Любопытно, что все это было высказано Н. К. Михайловским в статье, остро полемизирующей с «Неделей», и в частности со статьями Р. А. Дистерло. При всем различии идеологических платформ сходство позиций явное, восходящее к общему представлению современной критики о допустимом и недопустимом в литературе. Безусловно, недопустимой была «одинаковость» авторского тона (о ней говорят оба критика) при изображении явлений неравнозначных[144]. Эту особенность художественной манеры Чехова Михайловский воспринимал раздраженно и позднее. Разбирая описание пожара в «Мужиках», он сравнивает похожую деталь (баба с иконой) в рассказе Чехова и на одной из картин передвижников. Сравнение оказывается в пользу живописца, у которого деталь эта значима, выделена. У Чехова же «старые бабы с образами – мелкая деталь, занимающая ровно столько же места, сколько отражение огня на лысине старика.
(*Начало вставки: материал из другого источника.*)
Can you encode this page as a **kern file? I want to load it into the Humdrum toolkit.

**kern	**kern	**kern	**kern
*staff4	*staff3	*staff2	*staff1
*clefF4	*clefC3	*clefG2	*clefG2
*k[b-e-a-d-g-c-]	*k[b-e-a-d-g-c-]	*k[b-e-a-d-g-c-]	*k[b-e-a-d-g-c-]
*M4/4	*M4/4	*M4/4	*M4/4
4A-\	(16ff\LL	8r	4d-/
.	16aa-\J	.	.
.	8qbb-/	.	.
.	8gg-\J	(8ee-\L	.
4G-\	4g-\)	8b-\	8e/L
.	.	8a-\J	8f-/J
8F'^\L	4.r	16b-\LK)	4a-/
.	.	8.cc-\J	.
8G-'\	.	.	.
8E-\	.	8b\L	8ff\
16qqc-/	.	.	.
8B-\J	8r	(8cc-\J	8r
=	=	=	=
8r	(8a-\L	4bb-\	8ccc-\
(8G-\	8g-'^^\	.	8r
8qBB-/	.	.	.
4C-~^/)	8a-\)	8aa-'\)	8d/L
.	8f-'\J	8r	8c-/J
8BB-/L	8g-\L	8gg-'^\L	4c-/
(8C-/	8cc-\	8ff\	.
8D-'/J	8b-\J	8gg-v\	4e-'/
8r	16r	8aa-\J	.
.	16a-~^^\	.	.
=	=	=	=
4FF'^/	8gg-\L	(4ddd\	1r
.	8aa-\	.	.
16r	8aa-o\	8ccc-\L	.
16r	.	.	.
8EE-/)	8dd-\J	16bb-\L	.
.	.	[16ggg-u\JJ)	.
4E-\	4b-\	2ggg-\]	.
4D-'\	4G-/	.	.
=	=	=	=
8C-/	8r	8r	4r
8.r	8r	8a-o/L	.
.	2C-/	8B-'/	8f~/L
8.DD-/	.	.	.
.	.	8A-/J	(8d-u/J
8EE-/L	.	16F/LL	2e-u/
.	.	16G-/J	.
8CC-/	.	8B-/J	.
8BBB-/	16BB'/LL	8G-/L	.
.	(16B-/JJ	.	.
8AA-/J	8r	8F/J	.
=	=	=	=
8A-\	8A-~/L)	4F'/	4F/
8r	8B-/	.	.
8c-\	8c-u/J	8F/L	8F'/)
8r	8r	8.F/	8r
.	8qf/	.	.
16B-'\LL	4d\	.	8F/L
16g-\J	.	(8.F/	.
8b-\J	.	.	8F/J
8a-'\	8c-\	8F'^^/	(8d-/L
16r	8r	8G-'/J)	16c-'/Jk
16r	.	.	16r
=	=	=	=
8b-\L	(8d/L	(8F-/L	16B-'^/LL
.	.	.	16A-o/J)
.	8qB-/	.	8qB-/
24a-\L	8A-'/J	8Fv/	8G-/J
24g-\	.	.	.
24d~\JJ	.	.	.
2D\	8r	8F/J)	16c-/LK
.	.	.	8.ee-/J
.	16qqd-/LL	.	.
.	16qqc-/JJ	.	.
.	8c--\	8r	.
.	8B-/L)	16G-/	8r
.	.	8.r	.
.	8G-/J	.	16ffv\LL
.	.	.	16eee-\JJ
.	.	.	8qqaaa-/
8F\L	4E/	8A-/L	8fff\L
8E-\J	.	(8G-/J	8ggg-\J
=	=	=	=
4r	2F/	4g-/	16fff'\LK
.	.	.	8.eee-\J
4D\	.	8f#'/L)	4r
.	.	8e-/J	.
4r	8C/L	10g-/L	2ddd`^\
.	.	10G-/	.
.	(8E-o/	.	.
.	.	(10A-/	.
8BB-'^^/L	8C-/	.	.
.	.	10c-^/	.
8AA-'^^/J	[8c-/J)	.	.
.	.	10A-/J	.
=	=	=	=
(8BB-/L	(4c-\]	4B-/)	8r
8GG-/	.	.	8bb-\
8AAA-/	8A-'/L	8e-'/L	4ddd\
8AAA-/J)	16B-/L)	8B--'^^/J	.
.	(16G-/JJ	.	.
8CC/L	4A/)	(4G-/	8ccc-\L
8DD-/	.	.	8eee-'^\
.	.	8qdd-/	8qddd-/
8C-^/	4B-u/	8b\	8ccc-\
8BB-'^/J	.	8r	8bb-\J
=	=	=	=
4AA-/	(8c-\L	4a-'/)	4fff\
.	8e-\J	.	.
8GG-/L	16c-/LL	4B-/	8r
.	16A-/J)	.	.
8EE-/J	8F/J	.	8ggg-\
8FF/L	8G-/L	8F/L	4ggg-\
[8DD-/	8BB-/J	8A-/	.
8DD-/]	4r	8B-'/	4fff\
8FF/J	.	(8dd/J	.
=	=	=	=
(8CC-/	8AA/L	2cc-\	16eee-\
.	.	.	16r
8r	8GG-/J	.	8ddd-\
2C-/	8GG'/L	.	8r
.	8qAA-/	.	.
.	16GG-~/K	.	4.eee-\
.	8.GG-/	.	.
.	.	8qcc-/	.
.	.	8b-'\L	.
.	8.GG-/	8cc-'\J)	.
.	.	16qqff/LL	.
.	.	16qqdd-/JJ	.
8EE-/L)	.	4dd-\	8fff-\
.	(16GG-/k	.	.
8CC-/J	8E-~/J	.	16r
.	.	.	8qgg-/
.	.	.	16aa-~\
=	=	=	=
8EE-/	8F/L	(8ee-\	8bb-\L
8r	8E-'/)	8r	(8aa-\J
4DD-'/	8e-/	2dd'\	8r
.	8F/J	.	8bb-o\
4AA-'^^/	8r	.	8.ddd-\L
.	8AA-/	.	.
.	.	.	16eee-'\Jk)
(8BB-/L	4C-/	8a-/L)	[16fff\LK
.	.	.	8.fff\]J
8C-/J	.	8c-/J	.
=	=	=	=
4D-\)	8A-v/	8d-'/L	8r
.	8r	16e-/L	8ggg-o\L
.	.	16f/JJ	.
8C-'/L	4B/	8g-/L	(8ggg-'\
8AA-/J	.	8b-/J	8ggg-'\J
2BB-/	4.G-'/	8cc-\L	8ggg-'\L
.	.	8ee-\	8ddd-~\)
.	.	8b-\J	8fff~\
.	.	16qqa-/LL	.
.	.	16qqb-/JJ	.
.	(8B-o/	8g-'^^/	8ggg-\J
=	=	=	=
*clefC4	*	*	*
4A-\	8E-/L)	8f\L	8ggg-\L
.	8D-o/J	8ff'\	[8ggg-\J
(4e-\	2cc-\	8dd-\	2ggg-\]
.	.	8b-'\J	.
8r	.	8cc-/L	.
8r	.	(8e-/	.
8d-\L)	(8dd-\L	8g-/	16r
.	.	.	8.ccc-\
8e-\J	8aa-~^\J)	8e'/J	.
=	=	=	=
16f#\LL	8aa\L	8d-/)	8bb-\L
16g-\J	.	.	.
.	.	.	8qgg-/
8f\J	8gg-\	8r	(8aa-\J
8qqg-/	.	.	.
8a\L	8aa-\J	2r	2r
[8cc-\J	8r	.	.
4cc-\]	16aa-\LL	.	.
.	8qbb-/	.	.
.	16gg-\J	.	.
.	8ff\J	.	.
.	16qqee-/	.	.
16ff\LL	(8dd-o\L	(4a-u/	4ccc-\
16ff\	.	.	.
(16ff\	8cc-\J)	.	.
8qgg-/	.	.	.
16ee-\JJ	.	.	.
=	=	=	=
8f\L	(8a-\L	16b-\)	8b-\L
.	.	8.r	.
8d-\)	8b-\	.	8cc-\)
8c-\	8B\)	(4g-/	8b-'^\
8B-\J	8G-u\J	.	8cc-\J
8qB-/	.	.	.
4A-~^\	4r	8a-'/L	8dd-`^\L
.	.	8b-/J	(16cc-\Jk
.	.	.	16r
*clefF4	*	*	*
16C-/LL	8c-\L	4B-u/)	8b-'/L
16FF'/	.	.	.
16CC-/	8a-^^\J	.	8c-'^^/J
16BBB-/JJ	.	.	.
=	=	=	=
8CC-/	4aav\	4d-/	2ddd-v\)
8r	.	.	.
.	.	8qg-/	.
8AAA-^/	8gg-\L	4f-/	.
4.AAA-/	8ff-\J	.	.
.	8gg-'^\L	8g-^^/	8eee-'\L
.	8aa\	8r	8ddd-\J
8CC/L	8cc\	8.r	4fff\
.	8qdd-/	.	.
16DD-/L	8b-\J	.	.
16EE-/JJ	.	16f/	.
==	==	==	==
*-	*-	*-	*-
Притом же записана эта деталь так небрежно, что не всякий и поймет, в чем тут дело: может быть, бабы просто спасали образа. Зато мы узнаем не только как вел себя на пожаре вороной жеребец, но и какой у него вообще дурной характер»[145]. «Продолжая вытаскивать из безграничного моря житейского что попадется, – писал критик еще через три года, – г. Чехов безучастно, „объективно“ описывал свою добычу, не различая ее по степени важности с какой бы то ни было точки зрения»[146].

Мысль об «одинаковом» отношении автора в чеховских рассказах к предметам и картинам разного порядка развернуто обосновывал П. Перцов.

«Г. Чехов любит именно не только „раздробленной“, но и одинаковой любовью „и тихий шепот вербы“, и „взор милой девы“ <…> Отношение г. Чехова к своему творчеству напоминает приемы фотографа. С одинаковым беспристрастием и увлечением снимает этот своеобразный беллетристический аппарат и прелестный пейзаж весеннего утра или широкой степи, и задумчивое лицо молодой девушки, и взъерошенную фигуру русского интеллигента-неудачника, и оригинальный тип одинокого мечтателя и тупоумного купца, и безобразные общественные порядки <…> Все эти снимки выходят живыми и правдивыми, все они блещут свежестью красок, но в то же время изображаемое ими явление представляется отрывочным и отдельным, стоящим вне цепи причин и следствий, вне связи с другими, соседними фактами»[147].

Отвлекаясь от общественных аттестаций творчества Чехова – постоянно обращенных к нему упреков критики в общественном индифферентизме, отсутствии мировоззрения, политических и нравственных идеалов (в чем, кстати говоря, и искали объяснений самой манеры писателя), можно сказать, что критика конца 80-х – середины 90-х годов сделала немало интересных наблюдений в области поэтики Чехова, верно уловив многие черты его художественного «языка».

В этом смысле она для нас гораздо интереснее критики 1900-х годов, которая под влиянием все растущей славы Чехова уже старалась увидеть в нем не то, что отличает его от признанных литературных авторитетов, а то, что сближает его с ними, тем самым как бы вводя писателя в их прославленный круг.